LOS ANGELES – It was just another Tuesday practice in the middle of Red Mountain’s season, and wide receivers coach Diego Hernandez had no possibility to prepare for the show Ja’Kobi Lane unfolded before his very eyes.

He ran a simple out route, Hernandez remembered, his spindly limbs arriving to his destination before his quarterback could deliver. The ball arrived late, as Lane was already creeping towards the sidelines. So the kid threw his hands behind his back, toe-tapped to stay inbounds, and pinned the toss in his mitts.

“I was like, ‘Dude, that’s – human beings shouldn’t be allowed to do that kind of stuff,’” Hernandez remembered.

They have seen it coming, from Lane’s earliest days in Mesa, Arizona, a community waiting for the greatness to bloom within his towering frame and beating heart. He was the center of attention, at all times, because there was no way to ignore a 6-foot-4 kid who’d walk around campus bumping music from his headphones and dancing with cheerleaders and asking teachers for candy. And his coaches, throughout time, have tried to figure out how to steer Lane straight, a special talent coming with a complex package.

And for two years at USC, flashes of greatness have come interspersed with growing pains, the program curating a delicate ecosystem for Lane to both feel prioritized and challenged in his maturity.

“He’s the next Megatron,” Lane’s high school coach Kyle Enders told the Southern California News Group earlier in the fall, comparing Lane to NFL star Calvin Johnson, “if he wants to be.”

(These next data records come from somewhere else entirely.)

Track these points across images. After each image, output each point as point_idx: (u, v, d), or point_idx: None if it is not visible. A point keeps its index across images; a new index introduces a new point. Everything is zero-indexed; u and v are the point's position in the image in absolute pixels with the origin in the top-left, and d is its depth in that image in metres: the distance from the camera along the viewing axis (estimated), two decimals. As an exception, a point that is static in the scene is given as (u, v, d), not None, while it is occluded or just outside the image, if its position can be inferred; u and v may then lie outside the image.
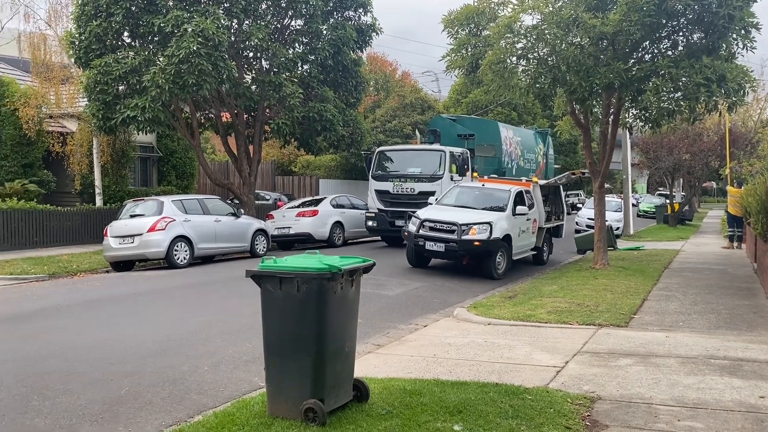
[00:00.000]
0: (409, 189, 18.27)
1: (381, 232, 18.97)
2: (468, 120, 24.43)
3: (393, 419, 4.78)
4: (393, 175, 18.65)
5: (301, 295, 4.77)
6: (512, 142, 23.38)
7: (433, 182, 17.98)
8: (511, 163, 23.12)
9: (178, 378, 6.24)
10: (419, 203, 16.79)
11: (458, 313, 9.64)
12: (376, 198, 18.63)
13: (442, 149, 18.68)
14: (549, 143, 27.44)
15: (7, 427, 4.93)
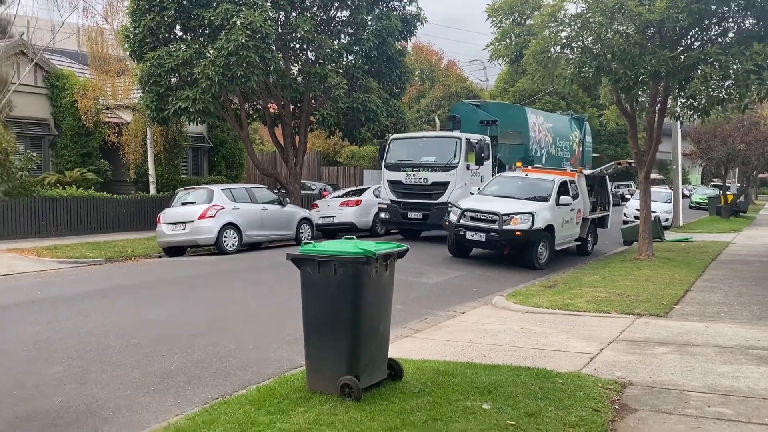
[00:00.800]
0: (421, 179, 17.09)
1: (394, 225, 18.21)
2: (492, 105, 22.89)
3: (425, 397, 4.99)
4: (406, 165, 17.45)
5: (338, 277, 5.01)
6: (541, 129, 21.72)
7: (447, 172, 16.77)
8: (539, 151, 21.46)
9: (224, 355, 6.59)
10: (432, 194, 16.49)
11: (496, 301, 9.75)
12: (389, 189, 17.69)
13: (458, 136, 17.35)
14: (586, 130, 25.62)
15: (69, 395, 5.34)
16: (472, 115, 20.27)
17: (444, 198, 16.51)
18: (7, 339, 7.03)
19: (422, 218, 16.88)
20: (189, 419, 4.65)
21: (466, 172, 16.83)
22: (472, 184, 16.83)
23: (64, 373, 5.89)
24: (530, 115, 21.48)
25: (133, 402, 5.26)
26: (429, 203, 16.72)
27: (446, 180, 16.68)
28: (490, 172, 17.79)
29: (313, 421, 4.49)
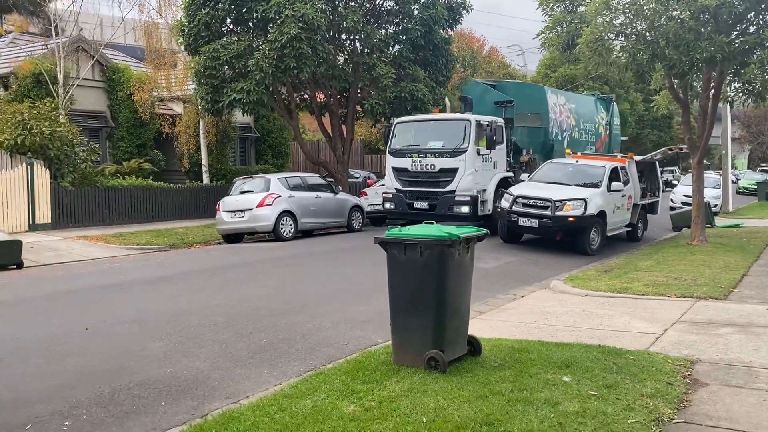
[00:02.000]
0: (428, 166, 15.82)
1: (399, 216, 16.61)
2: (509, 85, 21.07)
3: (505, 370, 5.35)
4: (412, 150, 16.18)
5: (424, 259, 5.38)
6: (563, 110, 19.73)
7: (455, 157, 15.52)
8: (561, 134, 19.57)
9: (306, 333, 7.05)
10: (440, 182, 15.52)
11: (555, 285, 10.03)
12: (394, 176, 16.42)
13: (467, 118, 15.92)
14: (614, 111, 23.56)
15: (177, 366, 5.85)
16: (486, 96, 18.72)
17: (452, 186, 15.51)
18: (107, 317, 7.61)
19: (429, 208, 15.65)
20: (293, 387, 5.10)
21: (476, 157, 15.59)
22: (483, 170, 15.82)
23: (166, 348, 6.42)
24: (550, 95, 19.50)
25: (233, 373, 5.74)
26: (436, 192, 15.70)
27: (455, 166, 15.52)
28: (504, 157, 16.76)
29: (408, 389, 4.90)
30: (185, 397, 5.15)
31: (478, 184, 15.60)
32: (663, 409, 4.54)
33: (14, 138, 16.48)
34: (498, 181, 16.20)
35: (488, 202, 15.85)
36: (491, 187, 16.00)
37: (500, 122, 16.70)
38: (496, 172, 16.35)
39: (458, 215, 15.03)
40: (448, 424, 4.19)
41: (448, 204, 15.27)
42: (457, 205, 15.27)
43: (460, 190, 15.43)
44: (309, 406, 4.63)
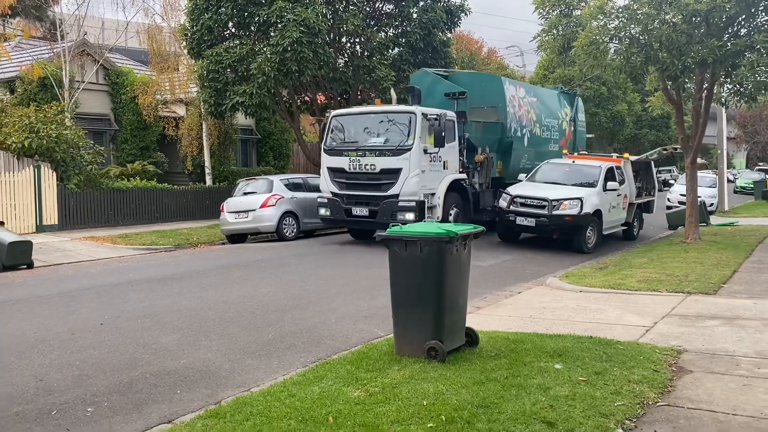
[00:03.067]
0: (368, 166, 13.83)
1: (336, 223, 15.08)
2: (462, 75, 18.79)
3: (501, 359, 5.67)
4: (349, 148, 14.23)
5: (423, 255, 5.70)
6: (523, 104, 17.56)
7: (398, 156, 13.55)
8: (521, 131, 17.34)
9: (311, 327, 7.36)
10: (382, 185, 13.66)
11: (550, 282, 10.34)
12: (329, 178, 14.43)
13: (411, 110, 13.88)
14: (579, 106, 21.21)
15: (190, 358, 6.17)
16: (437, 87, 16.68)
17: (395, 189, 13.58)
18: (120, 313, 7.93)
19: (369, 215, 13.82)
20: (301, 375, 5.42)
21: (423, 156, 13.64)
22: (431, 171, 13.93)
23: (179, 341, 6.73)
24: (508, 87, 17.23)
25: (243, 364, 6.06)
26: (377, 196, 13.72)
27: (398, 166, 13.55)
28: (456, 156, 14.86)
29: (409, 376, 5.21)
30: (199, 386, 5.46)
31: (425, 187, 13.69)
32: (648, 394, 4.86)
33: (22, 141, 16.81)
34: (449, 183, 14.31)
35: (437, 208, 13.99)
36: (441, 191, 14.04)
37: (451, 116, 14.69)
38: (447, 173, 14.40)
39: (401, 223, 12.41)
40: (446, 407, 4.50)
41: (391, 210, 13.42)
42: (401, 212, 13.30)
43: (404, 195, 13.45)
44: (317, 392, 4.95)
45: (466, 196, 15.06)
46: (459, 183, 14.80)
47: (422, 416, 4.38)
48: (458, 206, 14.67)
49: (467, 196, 15.07)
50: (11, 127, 17.22)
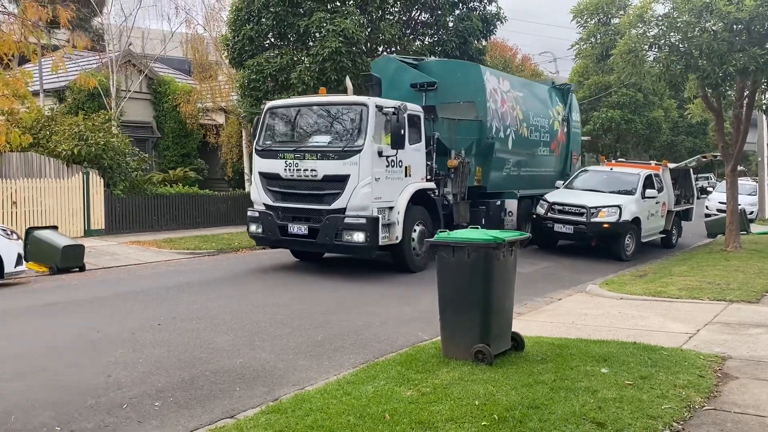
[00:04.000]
0: (308, 172, 11.01)
1: (268, 243, 12.14)
2: (434, 64, 15.64)
3: (547, 363, 5.82)
4: (286, 149, 11.44)
5: (471, 261, 5.90)
6: (507, 99, 14.89)
7: (345, 159, 10.76)
8: (504, 131, 14.63)
9: (357, 330, 7.61)
10: (325, 195, 10.92)
11: (590, 289, 10.42)
12: (262, 186, 11.68)
13: (362, 102, 11.11)
14: (573, 104, 18.31)
15: (245, 358, 6.46)
16: (402, 76, 14.11)
17: (341, 202, 10.78)
18: (175, 314, 8.27)
19: (308, 234, 11.04)
20: (353, 375, 5.66)
21: (377, 160, 10.85)
22: (389, 179, 11.11)
23: (234, 341, 7.04)
24: (489, 78, 14.38)
25: (296, 364, 6.32)
26: (319, 210, 10.94)
27: (344, 173, 10.77)
28: (422, 160, 12.06)
29: (458, 378, 5.41)
30: (257, 384, 5.74)
31: (379, 200, 10.89)
32: (694, 398, 4.97)
33: (71, 148, 17.44)
34: (412, 194, 11.48)
35: (396, 226, 11.10)
36: (401, 204, 11.24)
37: (415, 110, 11.94)
38: (410, 181, 11.60)
39: (348, 245, 10.76)
40: (498, 407, 4.69)
41: (334, 228, 10.74)
42: (347, 231, 10.67)
43: (352, 209, 10.69)
44: (370, 390, 5.17)
45: (434, 209, 12.21)
46: (426, 194, 12.02)
47: (475, 415, 4.57)
48: (425, 222, 11.91)
49: (436, 210, 12.23)
50: (61, 135, 17.88)
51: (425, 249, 11.62)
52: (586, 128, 34.44)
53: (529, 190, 15.57)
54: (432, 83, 13.59)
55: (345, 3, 19.60)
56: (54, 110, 20.43)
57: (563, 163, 17.66)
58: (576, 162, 18.17)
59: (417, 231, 11.72)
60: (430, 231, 11.68)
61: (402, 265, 11.59)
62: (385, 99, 11.80)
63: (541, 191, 15.64)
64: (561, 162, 17.60)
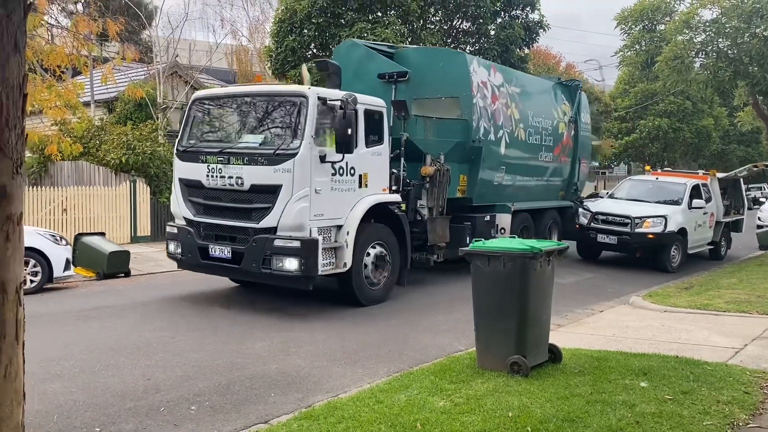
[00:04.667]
0: (234, 180, 8.85)
1: (188, 267, 9.90)
2: (413, 53, 12.99)
3: (585, 376, 5.70)
4: (209, 150, 9.24)
5: (507, 270, 5.83)
6: (499, 95, 12.59)
7: (277, 165, 8.55)
8: (495, 132, 12.35)
9: (392, 339, 7.61)
10: (252, 210, 8.77)
11: (633, 301, 10.18)
12: (182, 196, 9.53)
13: (301, 93, 8.83)
14: (582, 103, 15.78)
15: (280, 364, 6.52)
16: (368, 65, 11.77)
17: (272, 219, 8.58)
18: (215, 320, 8.41)
19: (232, 258, 8.89)
20: (387, 384, 5.65)
21: (319, 166, 8.67)
22: (336, 190, 8.93)
23: (269, 347, 7.11)
24: (476, 70, 12.01)
25: (330, 371, 6.34)
26: (246, 228, 8.82)
27: (275, 182, 8.58)
28: (383, 166, 9.83)
29: (492, 389, 5.34)
30: (291, 390, 5.78)
31: (321, 217, 8.70)
32: (738, 415, 4.79)
33: (119, 157, 17.97)
34: (367, 209, 9.28)
35: (345, 250, 8.91)
36: (352, 222, 9.06)
37: (374, 105, 9.70)
38: (366, 193, 9.40)
39: (279, 274, 8.54)
40: (532, 419, 4.61)
41: (262, 252, 8.55)
42: (277, 256, 8.48)
43: (284, 228, 8.53)
44: (403, 399, 5.15)
45: (399, 227, 9.96)
46: (387, 208, 9.84)
47: (508, 427, 4.50)
48: (385, 243, 9.71)
49: (401, 229, 10.00)
50: (110, 144, 18.45)
51: (387, 277, 9.69)
52: (631, 137, 33.86)
53: (526, 202, 13.43)
54: (403, 73, 11.28)
55: (386, 13, 19.73)
56: (104, 120, 21.09)
57: (570, 171, 15.23)
58: (585, 170, 16.19)
59: (371, 254, 9.42)
60: (394, 253, 9.78)
61: (350, 296, 9.29)
62: (334, 90, 9.40)
63: (542, 204, 14.06)
64: (567, 170, 15.14)
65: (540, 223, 13.71)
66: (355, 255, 9.07)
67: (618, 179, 28.83)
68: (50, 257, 10.47)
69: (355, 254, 9.07)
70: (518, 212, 12.94)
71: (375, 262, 9.50)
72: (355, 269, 9.17)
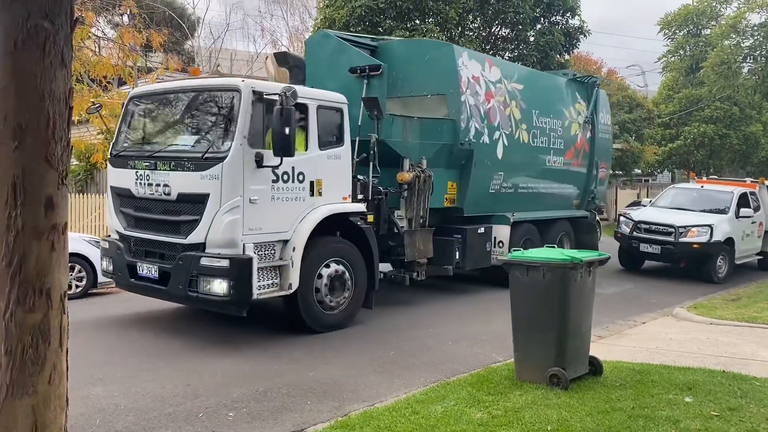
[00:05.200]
0: (161, 188, 7.77)
1: (119, 285, 8.87)
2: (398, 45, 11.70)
3: (626, 390, 5.57)
4: (139, 154, 8.28)
5: (546, 281, 5.74)
6: (495, 92, 11.24)
7: (204, 171, 7.39)
8: (489, 134, 11.00)
9: (429, 348, 7.55)
10: (181, 222, 7.59)
11: (678, 313, 9.91)
12: (114, 207, 8.53)
13: (233, 87, 7.61)
14: (600, 102, 14.20)
15: (316, 372, 6.53)
16: (340, 58, 10.26)
17: (199, 234, 7.43)
18: (252, 328, 8.49)
19: (159, 279, 7.81)
20: (423, 394, 5.61)
21: (255, 172, 7.43)
22: (279, 199, 7.64)
23: (306, 355, 7.15)
24: (466, 63, 10.68)
25: (366, 380, 6.33)
26: (174, 244, 7.69)
27: (203, 191, 7.42)
28: (344, 172, 8.53)
29: (531, 402, 5.26)
30: (327, 399, 5.78)
31: (257, 231, 7.50)
32: (789, 434, 4.61)
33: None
34: (320, 221, 8.01)
35: (290, 269, 7.67)
36: (299, 237, 7.78)
37: (331, 100, 8.37)
38: (320, 202, 8.11)
39: (206, 298, 7.39)
40: (571, 433, 4.52)
41: (187, 273, 7.42)
42: (204, 277, 7.34)
43: (212, 244, 7.38)
44: (439, 411, 5.11)
45: (363, 242, 8.66)
46: (348, 220, 8.56)
47: (546, 441, 4.42)
48: (345, 261, 8.36)
49: (366, 243, 8.66)
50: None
51: (348, 299, 8.41)
52: (675, 143, 33.06)
53: (531, 212, 11.98)
54: (375, 67, 9.74)
55: (424, 21, 19.74)
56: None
57: (586, 177, 13.68)
58: (605, 176, 14.59)
59: (325, 274, 8.11)
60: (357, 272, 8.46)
61: (298, 321, 8.04)
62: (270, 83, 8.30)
63: (550, 214, 12.63)
64: (582, 175, 13.61)
65: (547, 236, 12.05)
66: (303, 275, 7.76)
67: (661, 187, 28.19)
68: (95, 263, 10.73)
69: (303, 274, 7.76)
70: (519, 223, 11.57)
71: (331, 283, 8.14)
72: (303, 291, 7.82)
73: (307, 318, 8.03)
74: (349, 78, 9.87)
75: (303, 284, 7.83)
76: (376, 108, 8.98)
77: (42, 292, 2.70)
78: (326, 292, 8.17)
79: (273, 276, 7.65)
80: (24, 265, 2.66)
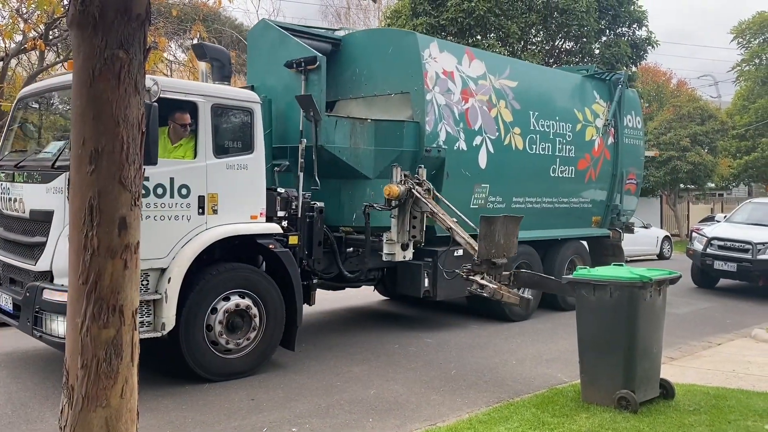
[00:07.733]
0: (16, 204, 6.61)
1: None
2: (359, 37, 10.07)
3: (700, 415, 5.32)
4: (6, 164, 7.08)
5: (613, 300, 5.57)
6: (475, 91, 9.38)
7: (49, 183, 6.06)
8: (467, 139, 9.20)
9: (492, 368, 7.43)
10: (35, 245, 6.28)
11: (756, 334, 9.42)
12: None
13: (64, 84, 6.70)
14: (625, 102, 11.81)
15: (378, 388, 6.54)
16: (278, 52, 8.82)
17: (46, 260, 6.12)
18: (315, 342, 8.59)
19: (12, 311, 6.54)
20: (486, 414, 5.52)
21: None
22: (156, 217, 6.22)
23: (368, 371, 7.16)
24: (435, 55, 8.97)
25: (429, 399, 6.28)
26: (26, 271, 6.46)
27: (47, 207, 6.17)
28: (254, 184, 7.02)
29: (598, 425, 5.09)
30: (389, 416, 5.77)
31: None
32: None
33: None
34: (208, 245, 6.54)
35: (164, 304, 6.22)
36: (177, 268, 6.32)
37: (234, 97, 7.01)
38: (213, 222, 6.63)
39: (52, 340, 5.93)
40: (641, 460, 4.34)
41: (32, 307, 6.08)
42: (48, 313, 5.92)
43: (59, 273, 5.98)
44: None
45: (282, 270, 7.20)
46: (256, 243, 7.07)
47: (614, 467, 4.27)
48: (253, 293, 6.89)
49: (285, 271, 7.20)
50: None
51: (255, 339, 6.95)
52: (752, 156, 31.56)
53: (528, 231, 9.35)
54: (312, 59, 8.26)
55: (486, 36, 19.69)
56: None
57: (609, 190, 11.57)
58: (634, 189, 12.19)
59: (221, 309, 6.63)
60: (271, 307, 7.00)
61: (181, 365, 6.62)
62: None
63: (554, 233, 10.75)
64: (602, 187, 11.53)
65: (552, 259, 10.66)
66: (189, 310, 6.41)
67: (737, 201, 26.96)
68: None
69: (190, 309, 6.41)
70: None
71: (228, 320, 6.67)
72: (186, 331, 6.39)
73: (192, 361, 6.51)
74: (282, 71, 8.54)
75: (186, 323, 6.40)
76: (311, 108, 7.60)
77: (115, 308, 2.82)
78: (221, 330, 6.62)
79: (144, 313, 6.13)
80: (99, 282, 2.79)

He made that leap Saturday in USC’s win over Wisconsin, preparation and personality and potential fusing together in an emphatic explosion. In another concerningly slow start for USC’s offense, as seemingly everything that could go wrong did in every facet of the game, Lane strapped up his behemoth of a right-arm brace and went to work in a star-making third-quarter drive.

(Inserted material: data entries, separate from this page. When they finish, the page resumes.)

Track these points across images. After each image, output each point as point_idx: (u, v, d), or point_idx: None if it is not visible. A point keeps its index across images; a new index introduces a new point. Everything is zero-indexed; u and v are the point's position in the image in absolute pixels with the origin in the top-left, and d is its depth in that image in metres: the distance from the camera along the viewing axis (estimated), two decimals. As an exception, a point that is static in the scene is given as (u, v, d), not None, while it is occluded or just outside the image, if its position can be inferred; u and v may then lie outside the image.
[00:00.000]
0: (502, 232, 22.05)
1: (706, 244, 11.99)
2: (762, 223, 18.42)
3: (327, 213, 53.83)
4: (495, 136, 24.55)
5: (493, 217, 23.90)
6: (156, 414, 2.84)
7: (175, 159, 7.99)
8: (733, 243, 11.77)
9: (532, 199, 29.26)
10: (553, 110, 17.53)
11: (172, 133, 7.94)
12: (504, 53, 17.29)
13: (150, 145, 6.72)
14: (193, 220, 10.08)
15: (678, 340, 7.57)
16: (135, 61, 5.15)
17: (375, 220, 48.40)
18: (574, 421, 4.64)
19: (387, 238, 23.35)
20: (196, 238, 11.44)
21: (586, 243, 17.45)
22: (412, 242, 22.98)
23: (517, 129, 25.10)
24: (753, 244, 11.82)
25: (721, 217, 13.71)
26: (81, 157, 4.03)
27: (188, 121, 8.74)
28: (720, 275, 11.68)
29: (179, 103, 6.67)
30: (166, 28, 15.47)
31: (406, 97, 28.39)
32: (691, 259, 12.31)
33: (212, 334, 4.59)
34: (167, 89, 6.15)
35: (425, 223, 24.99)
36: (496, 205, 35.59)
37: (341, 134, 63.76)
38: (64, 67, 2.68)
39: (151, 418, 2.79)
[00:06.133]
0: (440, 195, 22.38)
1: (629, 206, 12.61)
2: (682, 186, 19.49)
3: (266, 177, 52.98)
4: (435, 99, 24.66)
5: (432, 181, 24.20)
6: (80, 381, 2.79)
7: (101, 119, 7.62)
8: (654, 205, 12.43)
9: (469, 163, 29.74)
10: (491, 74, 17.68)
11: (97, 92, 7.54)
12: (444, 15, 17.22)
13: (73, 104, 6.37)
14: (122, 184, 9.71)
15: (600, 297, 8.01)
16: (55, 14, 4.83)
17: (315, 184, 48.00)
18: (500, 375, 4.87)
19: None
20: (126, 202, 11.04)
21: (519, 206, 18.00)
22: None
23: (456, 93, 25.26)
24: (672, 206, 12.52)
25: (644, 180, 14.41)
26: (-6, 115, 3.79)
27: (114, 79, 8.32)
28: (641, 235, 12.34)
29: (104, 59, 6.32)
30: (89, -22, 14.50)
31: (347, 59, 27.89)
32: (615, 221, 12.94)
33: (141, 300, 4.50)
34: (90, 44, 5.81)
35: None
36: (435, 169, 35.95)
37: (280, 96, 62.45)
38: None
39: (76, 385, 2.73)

Down 21-10, with some momentum deep in Wisconsin territory after a muffed punt recovered by long snapper Hank Pepper, quarterback Miller Moss – who’s become both an off-field friend and on-field mentor – found Lane for a first down on a third-and-7. A few plays later, on a third-and-15, Moss rolled right and Lane drifted with him to the sideline, waving an outstretched left hand.

Moss fired, and with incredible mind-body awareness, Lane planted both his feet in a deep lunge inbounds before catching and toppling out-of-bounds with a first down.

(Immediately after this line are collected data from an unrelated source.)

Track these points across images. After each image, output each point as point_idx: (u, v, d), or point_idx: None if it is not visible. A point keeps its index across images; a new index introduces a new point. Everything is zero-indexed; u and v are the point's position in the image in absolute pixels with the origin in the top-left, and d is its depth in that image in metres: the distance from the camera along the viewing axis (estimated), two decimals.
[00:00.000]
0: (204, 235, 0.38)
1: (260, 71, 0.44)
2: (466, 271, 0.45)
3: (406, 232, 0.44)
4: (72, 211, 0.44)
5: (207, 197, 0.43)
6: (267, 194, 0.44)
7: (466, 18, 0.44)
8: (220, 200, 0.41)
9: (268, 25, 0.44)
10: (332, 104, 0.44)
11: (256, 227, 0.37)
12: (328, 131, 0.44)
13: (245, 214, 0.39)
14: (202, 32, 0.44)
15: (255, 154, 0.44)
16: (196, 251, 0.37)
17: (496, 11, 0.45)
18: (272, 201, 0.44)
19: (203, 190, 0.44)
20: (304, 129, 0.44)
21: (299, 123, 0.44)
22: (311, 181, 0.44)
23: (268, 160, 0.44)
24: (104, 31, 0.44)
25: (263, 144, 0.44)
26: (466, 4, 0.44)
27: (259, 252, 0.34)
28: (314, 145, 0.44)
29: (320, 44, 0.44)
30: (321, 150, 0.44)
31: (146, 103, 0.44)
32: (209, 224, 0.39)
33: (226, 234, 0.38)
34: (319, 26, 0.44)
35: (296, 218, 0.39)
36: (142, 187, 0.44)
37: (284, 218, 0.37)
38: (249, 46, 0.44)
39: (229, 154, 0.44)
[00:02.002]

“He stepped up,” head coach Lincoln Riley said postgame, “and made some big-time plays.”

He simply looked unguardable, stretching himself both horizontally and vertically, going up high for a go-get-it fade ball in the end zone on that same drive. He played with toughness, when USC desperately needed it, hauling in one second-quarter ball over the middle and immediately thumped so hard his helmet flew off.

Immediately, Lane pointed in a signal for a first-down, beaming from ear-to-ear.

“These things are always, there’s a little bit of a grind to it, obviously,” Riley said, earlier in the fall. “A lot of time, all that, involved. When you got people that are high-energy people that everybody enjoys being around, they affect the mood of the group, the energy level of the group so much.”

He gave USC a jolt, on each of his 10 catches Saturday, racking up the first 100-yard game of the season by any Trojan receiver. And even as a host of issues have plagued USC’s young receiving corps this season, and continued on Saturday – drops, missed blocks, poor clock awareness – they followed in Lane’s wake in much-needed second-half playmaking.